When a sex offender in Kansas moves from the state and doesn’t register his new address, he becomes the concern of the U.S. Marshals Service, which enforces sex-offender laws across state lines.
It’s common for sex offenders to not re-register when they move, as a Journal-World investigation last September found. According to the report, more than 160 Kansas sex offenders did not register in their new state, and, depending on the state, that could be a federal or state crime.
The Journal-World provided the Marshals Service with the list it had compiled for Kansas, and over the past several months agents have been tracking down the sex offenders who have failed to register in their new state.
The Marshals Service found some of the offenders had died or moved to states with different registration laws that did not require them to register.

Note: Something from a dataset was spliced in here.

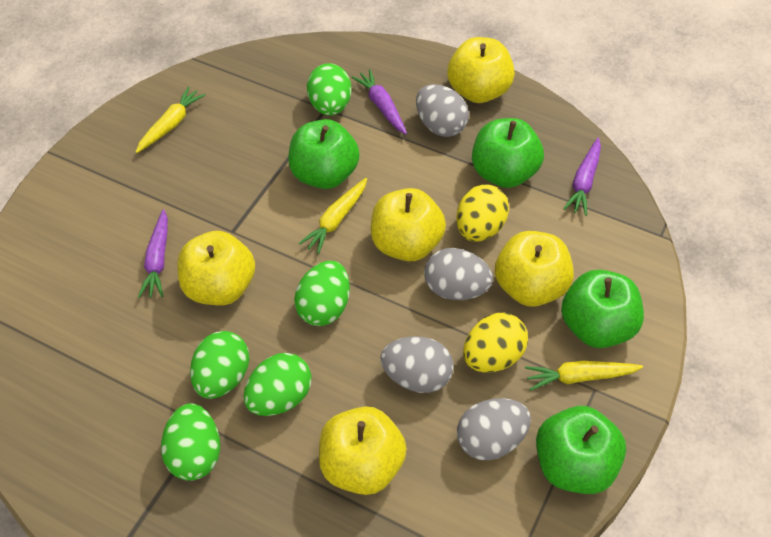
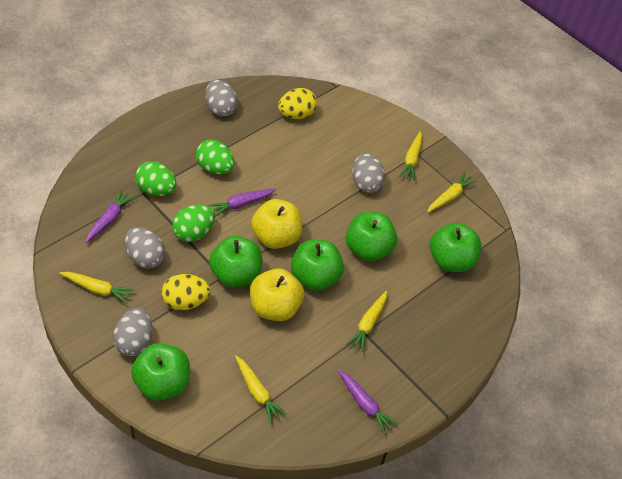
green apple: 4 -> 5
green egg: 5 -> 3
yellow apple: 5 -> 2
yellow carrot: 3 -> 5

What is left is a list of 22 cases, four of which have led to arrests for other offenses, and the suspects could face additional failure-to-register charges. Two others are serving in the U.S. Army, which, according to the Marshals Service, is aware of both men’s sex-offender status.
The Marshals Service is searching for several other offenders who have failed to register.
The Kansas Bureau of Investigation, which is responsible for the Kansas Sex Offender Registry, sends letters to states notifying them that a registered sex offender is entering their state. But after that, it’s up to the other state and the offender to make sure they comply with the new state’s law. If there isn’t any communication, neither the state nor the Marshals Service would be aware of the sex offender’s status.
As Laura Ahearn, executive director of Parents for Megan’s Law and the Crime Victims Center, a nonprofit organization that advocates for more accountability in sex offender registries nationwide, says, “We’ve established a law that requires society’s most cunning of criminals to register on an honor system.”
The Marshals Service spent valuable time tracking down the 160 names on the Journal-World’s list, basically picking up the states’s slack. The service should be commended for its work.
Now it’s time for a national sex offender registry and a unified reporting system. Inconsistent laws among states make keeping track of sex offenders too complicated, which, in turn, endangers an uninformed public.